[Available records — start]

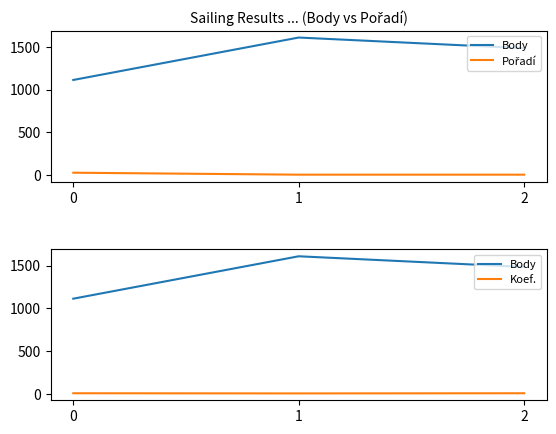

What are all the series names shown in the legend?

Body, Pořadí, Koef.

[Available records — finish]
[Available records — start]

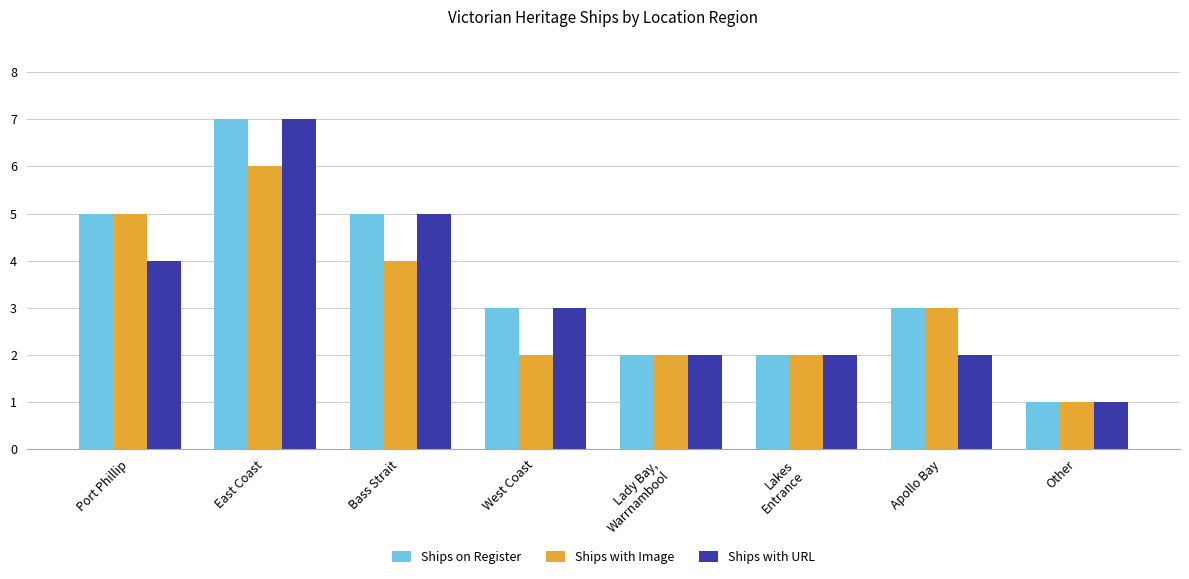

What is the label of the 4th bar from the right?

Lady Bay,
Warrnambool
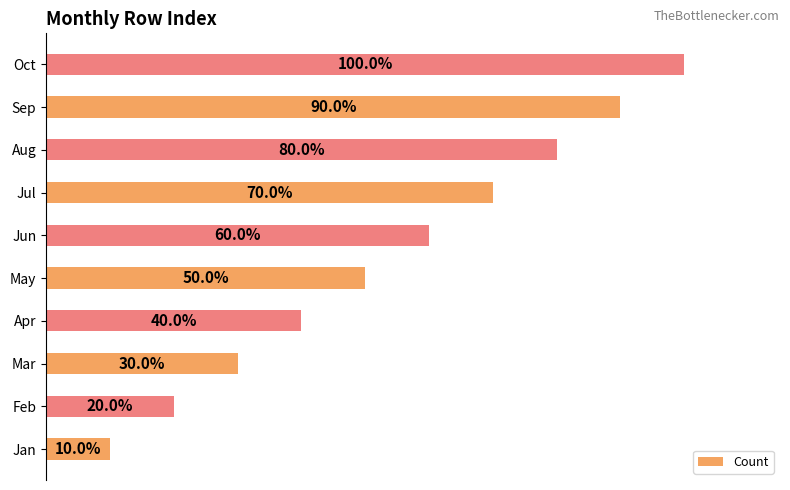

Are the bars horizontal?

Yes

[Available records — finish]
[Available records — start]

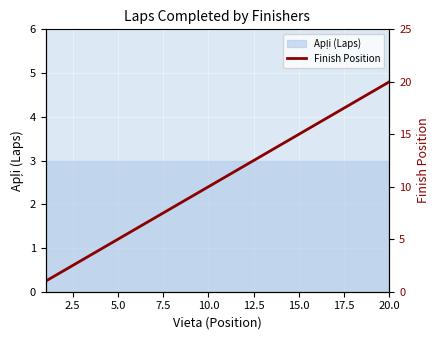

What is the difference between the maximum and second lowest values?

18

[Available records — finish]

Put the lines of the listing above, from the line containing "What is the label" up to and including the line containing "Are the bars horizontal?", into a numbered list with blank lines omitted. Leave the pictures out of the list.

▸ Exercise answer
1. What is the label of the 4th bar from the right?
2. Lady Bay,
3. Warrnambool
4. Are the bars horizontal?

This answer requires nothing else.